Alors que toute forme de rassemblement est totalement interdite, les autorités ont accordé à ces partis politiques une autorisation pour renouveler leurs instances dirigeantes. Ainsi, le RND a-t-il tenu un congrès extraordinaire les 28 et 29 mai et, les 30 et 31 mai, ce fut au tour du FLN d’organiser une session de son Comité central. Interrogé par Sputnik sur l’urgence d’une telle rencontre, Abdelhamid Si Affif, député et membre du Comité central du FLN, a précisé que «l’inertie avait trop duré» et qu’il était donc «nécessaire de relancer très vite le parti».

«Le FLN ne pouvait rester éternellement dans cette situation, d’autant plus que la date du congrès expirait le 30 mai.
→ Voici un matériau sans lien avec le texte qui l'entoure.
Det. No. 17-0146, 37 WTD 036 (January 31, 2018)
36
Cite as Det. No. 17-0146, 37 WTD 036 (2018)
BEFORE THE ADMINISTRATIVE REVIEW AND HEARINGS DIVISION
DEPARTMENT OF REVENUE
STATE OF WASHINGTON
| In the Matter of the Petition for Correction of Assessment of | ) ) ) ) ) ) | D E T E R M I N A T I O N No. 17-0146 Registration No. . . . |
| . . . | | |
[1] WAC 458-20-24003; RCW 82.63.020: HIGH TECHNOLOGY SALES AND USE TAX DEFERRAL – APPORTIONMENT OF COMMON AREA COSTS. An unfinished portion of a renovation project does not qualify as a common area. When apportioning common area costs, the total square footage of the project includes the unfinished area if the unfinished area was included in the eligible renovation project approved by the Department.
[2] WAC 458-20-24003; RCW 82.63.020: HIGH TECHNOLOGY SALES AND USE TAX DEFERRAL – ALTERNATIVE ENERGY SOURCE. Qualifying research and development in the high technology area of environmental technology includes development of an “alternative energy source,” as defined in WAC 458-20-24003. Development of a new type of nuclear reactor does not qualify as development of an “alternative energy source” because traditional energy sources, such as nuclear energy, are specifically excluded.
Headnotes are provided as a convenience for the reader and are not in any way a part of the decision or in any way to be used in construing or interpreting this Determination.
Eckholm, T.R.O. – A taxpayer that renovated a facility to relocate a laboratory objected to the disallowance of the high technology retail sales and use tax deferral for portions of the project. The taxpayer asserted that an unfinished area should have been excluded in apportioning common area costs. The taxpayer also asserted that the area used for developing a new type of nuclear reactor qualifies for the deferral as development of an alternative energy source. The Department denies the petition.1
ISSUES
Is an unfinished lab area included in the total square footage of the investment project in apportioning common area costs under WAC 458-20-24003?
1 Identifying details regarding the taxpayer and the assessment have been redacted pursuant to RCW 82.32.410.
D’où la décision de réunir le Comité central pour régler ce problème de vide en élisant un nouveau secrétaire général et d’adopter une résolution afin de proroger de six mois la tenue du prochain congrès», indique-t-il à Sputnik.

Au terme de ces rencontres politiques, Tayeb Zitouni, ancien maire d’Alger, a pris la direction du RND et le député Baadji Abou El Fadhel a été propulsé à la tête du FLN. Il faut dire que l’année 2019 a été particulièrement houleuse pour ces deux partis politiques.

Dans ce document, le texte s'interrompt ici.